Pada Forum Ekonomi Dunia, CEO Google DeepMind Demis Hassabis mengumumkan bahwa obat-obatan yang dirancang dengan kecerdasan buatan diharapkan memasuki uji klinis pada tahun 2025. Berita ini menandai terobosan besar kecerdasan buatan di bidang penelitian dan pengembangan obat-obatan, dan menandai inovasi model penelitian dan pengembangan obat-obatan di masa depan. Isomorphic Labs, sebuah perusahaan di bawah DeepMind yang berfokus pada penelitian dan pengembangan obat, secara aktif mempromosikan proses ini, dengan tujuan menggunakan teknologi pembelajaran mesin untuk memperpendek siklus pengembangan obat, mengurangi biaya, dan pada akhirnya mencapai pengobatan yang dipersonalisasi. Teknologi ini tidak hanya dapat meningkatkan efisiensi penelitian dan pengembangan obat secara signifikan, tetapi juga menghemat banyak uang bagi perusahaan farmasi dan meringankan dilema saat ini mengenai biaya tinggi dan rendahnya tingkat keberhasilan dalam penelitian dan pengembangan obat baru.
Pada Forum Ekonomi Dunia yang diadakan di Davos baru-baru ini, Demis Hassabis, CEO Google DeepMind, mengatakan bahwa obat pertama yang dirancang dengan bantuan kecerdasan buatan dapat memulai uji klinis pada tahun 2025. . Hassabis juga merupakan kepala Isomorphic Labs, sebuah perusahaan pengembangan obat milik DeepMind. “Rencana kami adalah memasukkan beberapa obat rancangan AI ke dalam uji klinis pada akhir tahun ini,” katanya.
Sejak tahun 2021, Isomorphic Labs telah berupaya mempercepat pengembangan obat menggunakan pembelajaran mesin. Hassabis menyebutkan bahwa pengobatan yang dipersonalisasi diharapkan dapat terwujud di masa depan, dan sistem AI dapat mengoptimalkan obat untuk profil metabolisme setiap orang dalam waktu singkat. Ia menegaskan, perusahaan farmasi semakin tertarik dengan AI karena berpotensi menghemat banyak waktu dan uang.
Menurut sebuah artikel di jurnal Nature Medicine, proses pengembangan dan persetujuan obat baru biasanya memakan waktu 12 hingga 15 tahun dan menghabiskan biaya hingga $2,6 miliar. Selain itu, lebih dari 90% uji klinis gagal. Oleh karena itu, teknologi apa pun yang mengurangi biaya, mempercepat pengembangan, atau meningkatkan tingkat keberhasilan akan berdampak signifikan terhadap kesehatan keuangan perusahaan farmasi.

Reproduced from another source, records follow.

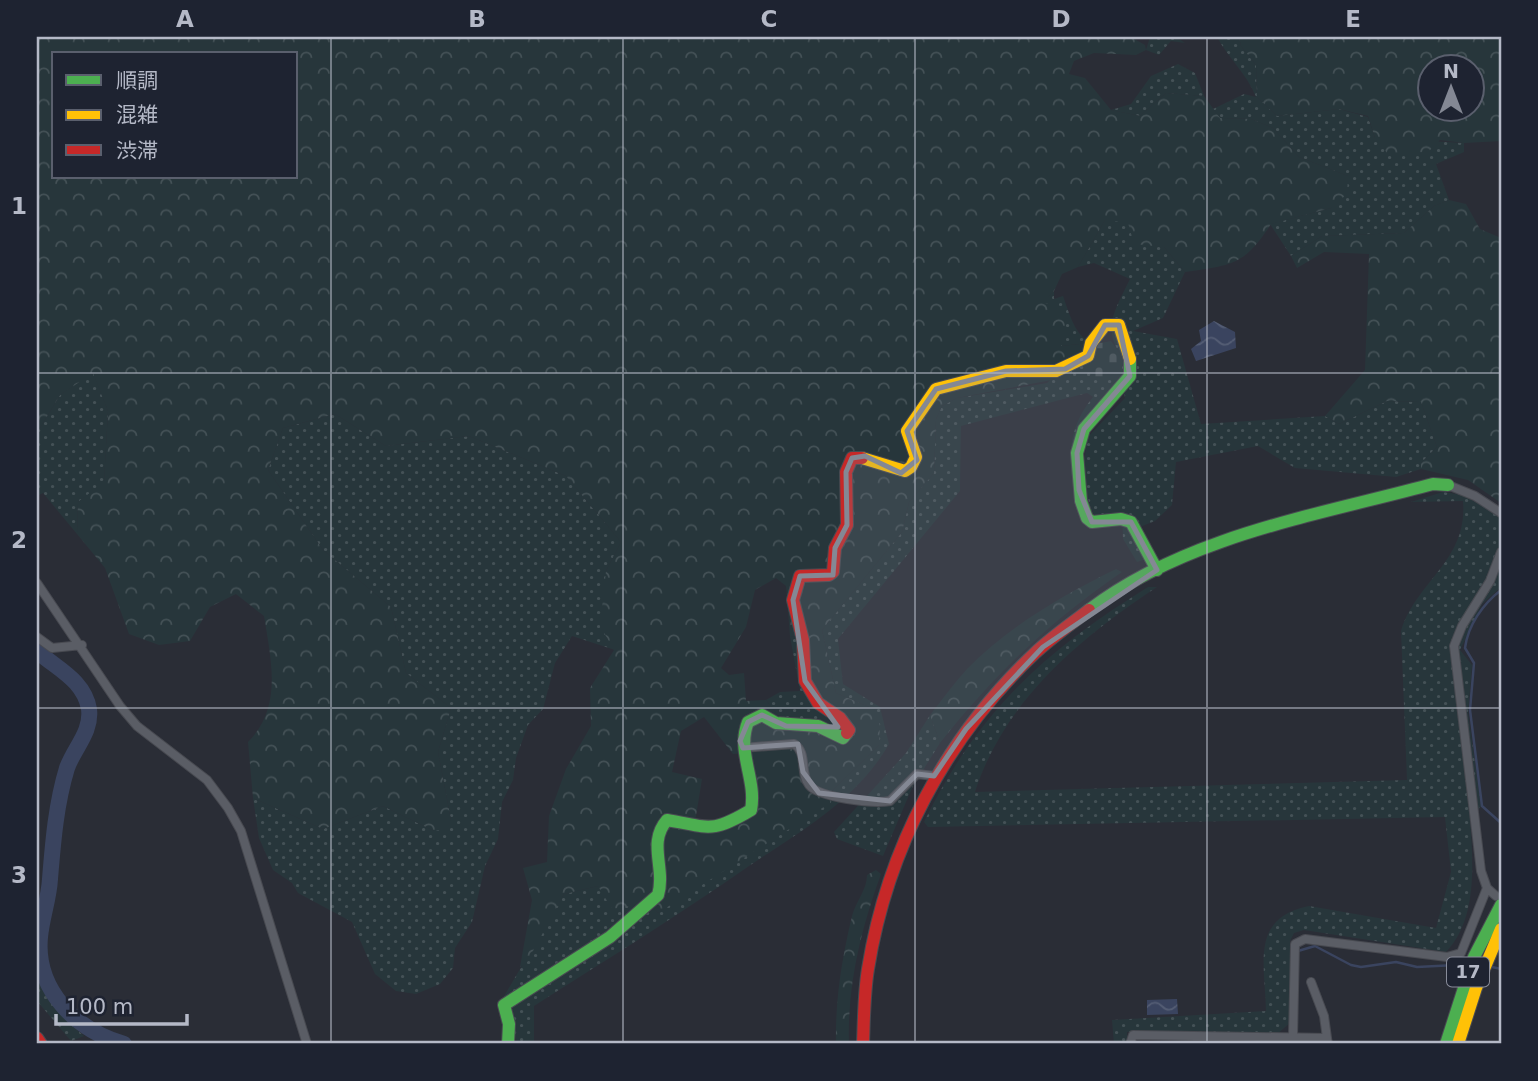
<svg xmlns="http://www.w3.org/2000/svg" width="1538" height="1081" font-family="'DejaVu Sans','Noto Sans JP',sans-serif">
<style>
.grass{fill:url(#grass-dots)}
.forest{fill:url(#forest-crowns);fill-rule:evenodd}
.cemetery{fill:url(#cemetery-stones)}
.water{fill:url(#water-waves)}
.lines{fill:none;stroke-linecap:round;stroke-linejoin:round}
.stream{stroke:#3a445f;stroke-width:2.5}
.river{stroke:#3a445f;stroke-width:16}
.street-casing{stroke:#484a51;stroke-width:10}
.fast-casing{stroke:#484a51;stroke-width:14}
.slow-casing{stroke:#484a51;stroke-width:14}
.jam-casing{stroke:#484a51;stroke-width:14}
.street{stroke:#5a5d65;stroke-width:8}
.fast{stroke:#4caf50;stroke-width:12}
.slow{stroke:#ffc107;stroke-width:12}
.jam{stroke:#c62828;stroke-width:12}
.marked{fill:#848894;fill-opacity:0.2;stroke:#848894;stroke-width:5;stroke-linejoin:round}
.grid{fill:none;stroke:#b5b9c7;stroke-width:2;stroke-opacity:0.55}
.labels{text-anchor:middle;stroke-width:5;stroke-linejoin:round;paint-order:stroke}
.shield{fill:#1e2331;stroke:#888c9a;stroke-width:2}
.shield-label{font-size:18px;font-weight:bold;fill:#b5b9c7}
.neatline{fill:none;stroke:#b5b9c7;stroke-width:2.5}
.grid-label{font-size:23px;text-anchor:middle;font-weight:bold;fill:#b5b9c7}
</style>
<defs>
<pattern id="grass-dots" width="8" height="8" patternUnits="userSpaceOnUse" patternTransform="scale(1.75)"><rect width="8" height="8" fill="#27363b"/><path d="M2 2h.1M6 6h.1" fill="none" stroke="#445156" stroke-width="1.8" stroke-linecap="round"/></pattern>
<pattern id="forest-crowns" width="20" height="18" patternUnits="userSpaceOnUse" patternTransform="scale(1.75)"><rect width="20" height="18" fill="#27363b"/><path d="M2 6a3 3 0 1 1 6 0M12 15a3 3 0 1 1 6 0" fill="none" stroke="#445156"/></pattern>
<pattern id="cemetery-stones" width="16" height="16" patternUnits="userSpaceOnUse" patternTransform="scale(1.75)"><rect width="16" height="16" fill="#27363b"/><path d="M2 7V4a2 2 0 0 1 4 0v3zM10 15v-3a2 2 0 0 1 4 0v3z" fill="#445156"/></pattern>
<pattern id="water-waves" width="16" height="10" patternUnits="userSpaceOnUse" patternTransform="scale(1.75)"><rect width="16" height="10" fill="#3a445f"/><path d="M0 5q4-4 8 0t8 0" fill="none" stroke="#545d74"/></pattern>
</defs>
<rect width="100%" height="100%" fill="#2a2d36"/>
<!-- grass -->
<path class="grass" d="M1150,37H1176L1185,43L1171,41L1159,55L1146,50Z
M1217,37H1239L1241,46L1256,65L1257,97L1277,116L1339,109L1368,117L1375,138L1464,143V152L1436,164L1449,200L1434,206L1404,233L1322,236L1291,256L1270,224L1331,208L1348,176L1299,157L1273,128L1251,119L1220,118L1213,109L1244,94L1256,97C1247,74 1229,59 1217,37Z
M1178,64L1195,73L1204,96L1166,93L1140,116L1111,110L1131,104L1151,76Z
M1082,153L1128,222L1164,247L1185,272L1163,318L1133,331L1177,339L1201,424L1325,416L1339,424L1387,401L1421,402L1437,447L1421,463V469L1396,477L1295,468L1258,446L1176,462L1172,505L1155,521L1132,530L1146,559L1137,562L1123,539L1122,514L1098,517L1091,513L1083,474L1087,438L1125,398L1122,378C1085,412 1073,434 1073,484C1067,452 1071,423 1093,397L1087,393L961,426L960,491L838,639L843,684L880,707L889,744C857,800 801,831 749,866C679,915 606,960 534,1006V1044H517L511,1013L503,998L564,894L598,886L648,903L658,913L831,792L879,745L874,709L836,693L822,630L902,532L909,502L934,473L936,419L942,406L957,398L1047,383L1088,343L1061,346L1042,303L1054,291V299L1063,296C1078,340 1080,340 1122,356C1101,329 1116,308 1130,279L1094,263L1078,267L1105,220Z
M93,372L108,411L104,483L78,502L77,534L43,493L37,496V433L60,395Z
M335,414L386,446L469,436L566,476L621,542L606,571L615,650L572,636L555,663L543,709L528,725L516,758L513,780L502,802L498,839L485,866L472,922L455,948L453,968L440,984L416,994L396,991L375,974L352,922L298,893L292,883L273,870L259,838L253,798L323,829L383,806L434,831L451,820L438,752L451,708L406,673L391,607L323,550L268,470L283,428Z
M1443,492L1463,495L1501,517V587L1482,604L1460,650L1472,665L1468,713L1481,806L1470,819C1473,862 1478,919 1446,952L1304,930L1294,933L1290,941V1023L1277,1034L1127,1032L1128,1044H1114L1112,1020L1266,1011C1265,963 1250,918 1309,906L1436,928L1451,872L1445,817L928,827L924,822C978,711 1045,651 1148,587H1157C1080,638 1004,701 975,792L1407,780L1401,631C1416,581 1468,561 1463,501L1411,502Z
M790,636L804,638L820,701L849,718L855,727L848,742L836,744L820,730L789,729L766,700L780,692L800,691Z
M930,715L940,743L912,788L883,856L837,839L834,832L906,753Z
M37,976C45,1002 65,1019 84,1036L71,1041L37,1001Z"/>
<!-- forest -->
<path class="forest" d="M37,37H1137L1136,40L1145,45L1146,50L1136,55L1094,53L1074,61L1069,74L1085,78L1111,110L1140,116L1166,93L1204,96L1220,118L1251,119L1273,128L1299,157L1348,176L1347,194L1331,208L1271,224C1244,266 1232,265 1185,272L1164,247L1134,244L1128,223L1105,220L1078,267L1062,274L1054,291L1043,303L1057,304C1066,319 1068,329 1061,346L1089,343L1085,356L1068,377L957,398L942,406L936,419L934,473L909,502L902,532L822,630L836,693L874,709L880,726L879,745L831,792L830,803L658,913L647,903L612,909L598,886L564,894L527,962L520,967L532,900L523,868L547,862L549,816L566,769L591,726L590,688L614,650L600,626L606,571L621,542L566,476L469,436L386,446L335,414L283,428L268,470L323,550L391,607L406,673L451,708L438,752L451,820L447,829L434,831L383,806L323,829L253,798L248,742C283,707 271,660 264,616L236,594L210,607L190,641L159,645L129,634L105,568L77,534L78,502L104,482L108,411L93,373L60,395L37,433ZM54,54H296V177H54ZM776,578L786,586L790,636L804,638C806,658 806,689 823,703C835,711 847,714 855,727L848,742L836,744L820,730L789,729L766,700L746,701L744,673L729,675L721,668L746,627L755,590ZM704,717L733,754L747,753C751,767 757,783 759,797C762,827 713,823 695,822L702,779L672,772L681,731Z
M1239,37H1501V141L1464,143L1440,140L1428,152L1387,153L1375,138L1368,116L1339,109L1277,116L1257,97L1256,65L1241,46ZM1430,66H1472V108H1430Z
M1449,200L1466,204L1480,229L1501,238V503L1468,480L1421,469V463L1437,447L1421,402L1387,401L1339,424L1325,416L1365,370L1369,254L1324,252L1297,268L1291,256L1322,236L1404,233L1434,206Z
M1116,569L1122,572C1048,623 996,673 940,743L930,715C942,700 954,683 967,669C1009,626 1063,595 1116,569Z
M876,870L881,874C861,929 847,985 849,1044H836C835,1000 842,958 852,916C856,901 867,890 867,875Z"/>
<!-- cemetery -->
<path class="cemetery" d="M1111,341L1122,356V378H1093L1095,344Z"/>
<!-- water -->
<path class="water" d="M1214,321L1235,332L1236,348L1196,361L1191,349L1201,341L1199,330Z
M1177,999L1178,1014L1147,1015V1000Z"/>
<g class="lines">
<!-- stream -->
<path class="stream" d="M1501,590C1483,604 1468,625 1465,648L1474,663L1470,710L1482,806L1501,823
M37,900L46,905
M1298,951L1315,946L1351,965L1361,967L1396,962L1417,967L1456,965
M1492,967L1501,969"/>
<!-- river -->
<path class="river" d="M37,651C57,669 84,680 89,709C92,732 74,748 67,768C56,804 53,842 50,879C49,898 42,917 40,937C35,990 76,1030 124,1044"/>
<defs>
<path id="street" d="M1448,485L1475,496L1501,513
M37,583L120,706L137,726L207,780L228,808L241,831L307,1044
M37,637L52,648L82,645
M743,748L794,744C808,753 799,772 809,785C819,798 874,804 890,801L917,774L934,776
M1496,896L1487,888L1481,871L1454,646L1462,626L1490,581L1501,552
M1311,982L1324,1016L1327,1038
M1293,1037L1295,944L1305,939L1447,957L1461,953L1487,888
M1130,1044L1133,1035L1327,1038L1328,1044"/>
<path id="fast" d="M1130,359V376L1084,429L1077,453L1081,501L1087,518L1092,522L1121,519L1131,522L1157,570
M1089,610C1186,536 1318,515 1433,484L1448,485
M508,1044L509,1024L504,1005L610,937L658,895C666,868 647,843 667,820C709,827 711,834 751,810C757,779 736,752 748,722L762,715L776,723L818,726L843,738L847,733
M1446,1044L1474,957L1501,905"/>
<path id="slow" d="M862,458L905,471L911,467L916,457L907,431L936,389L1006,371H1056L1088,356L1091,343L1105,325H1119L1130,359
M1458,1044L1476,988L1501,929"/>
<path id="jam" d="M847,733L849,730L840,718L818,703L805,681L803,640L793,600L800,576L829,575L833,572L835,548L847,525L846,472L852,458H862
M37,1038L41,1044
M863,1044C864,1019 864,993 868,969C887,849 946,737 1035,653C1052,637 1071,624 1089,610"/>
</defs>
<!-- street casing -->
<use href="#street" class="street-casing"/>
<!-- fast casing -->
<use href="#fast" class="fast-casing"/>
<!-- slow casing -->
<use href="#slow" class="slow-casing"/>
<!-- jam casing -->
<use href="#jam" class="jam-casing"/>
<!-- street -->
<use href="#street" class="street"/>
<!-- fast -->
<use href="#fast" class="fast"/>
<!-- slow -->
<use href="#slow" class="slow"/>
<!-- jam -->
<use href="#jam" class="jam"/>
</g>
<!-- marked area -->
<path class="marked" d="M1105,325H1119L1130,376L1084,429L1077,453L1079,490L1092,522H1131L1157,570L1043,647L966,729L934,776L917,774L890,801L819,793L803,772L798,744L743,748L740,741L748,722L762,715L786,726L838,727L805,681L793,600L800,576L833,575L835,548L847,525L846,472L852,458L865,456L901,473L917,460L907,431L936,389L1006,371L1065,369L1088,356Z"/>
<!-- grid -->
<path class="grid" d="M331,37V1044M623,37V1044M915,37V1044M1207,37V1044M37,373H1501M37,708H1501"/>
<g class="labels">
<!-- shield labels -->
<rect class="shield" x="1447" y="957.5" width="42" height="29" rx="5"/>
<g class="shield-label">
<text x="1468" y="978">17</text>
</g>
</g>
<!-- border -->
<rect width="1538" height="1081" fill="none" stroke="#1e2331" stroke-width="77"/>
<!-- legend -->
<rect x="52" y="52" width="245" height="126" fill="#1e2331" stroke="#5a5f6d" stroke-width="2"/>
<rect x="66" y="75" width="35" height="10" fill="#4caf50" stroke="#5a5f6d" stroke-width="2"/>
<text x="116" y="88" font-size="21" fill="#b5b9c7">順調</text>
<rect x="66" y="110" width="35" height="10" fill="#ffc107" stroke="#5a5f6d" stroke-width="2"/>
<text x="116" y="122" font-size="21" fill="#b5b9c7">混雑</text>
<rect x="66" y="145" width="35" height="10" fill="#c62828" stroke="#5a5f6d" stroke-width="2"/>
<text x="116" y="158" font-size="21" fill="#b5b9c7">渋滞</text>
<!-- north arrow -->
<g transform="translate(1451 88)"><circle r="33" fill="#1e2331" stroke="#5a5f6d" stroke-width="2"/>
<path d="M0-5L12 26L0 18L-12 26Z" fill="#848894"/>
<text y="-10" font-size="19" font-weight="bold" text-anchor="middle" fill="#b5b9c7">N</text>
</g>
<!-- scale -->
<path d="M56 1014v10h131v-10" fill="none" stroke="#b5b9c7" stroke-width="3.5"/>
<text x="66" y="1014" font-size="21" fill="#b5b9c7" stroke="#1e2331" stroke-width="5" paint-order="stroke">100 m</text>
<rect x="38" y="38" width="1462" height="1004" class="neatline"/>
<g class="grid-label">
<text x="185" y="27">A</text>
<text x="477" y="27">B</text>
<text x="769" y="27">C</text>
<text x="1061" y="27">D</text>
<text x="1353" y="27">E</text>
<text x="19" y="214">1</text>
<text x="19" y="548">2</text>
<text x="19" y="883">3</text>
</g>
</svg>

Hassabis mencatat bahwa model pembelajaran mesin dapat meningkatkan proses penemuan obat dalam berbagai cara. Ia yakin ada potensi besar untuk menghemat waktu dan biaya. Namun, ia juga mengingatkan bahwa mendapatkan data pelatihan berkualitas tinggi masih menghadapi tantangan karena beberapa faktor seperti peraturan privasi, kebijakan berbagi data, dan biaya akuisisi data. Meski begitu, ia berpendapat tantangan-tantangan tersebut tidak dapat diatasi. Kesenjangan dalam data publik dapat diisi dengan berkolaborasi dengan organisasi penelitian klinis atau menggunakan data sintetis.
Meski demikian, Hassabis menegaskan, penerapan AI dalam penelitian ilmiah tidak berarti ilmuwan akan tergantikan. Ia mencontohkan, inovasi sejati masih di luar jangkauan AI, yang tidak bisa menghasilkan hipotesis atau teori baru. Meskipun AI dapat memecahkan dugaan matematika yang rumit, AI pada dasarnya bergantung pada kebijaksanaan dan kreativitas ilmuwan manusia.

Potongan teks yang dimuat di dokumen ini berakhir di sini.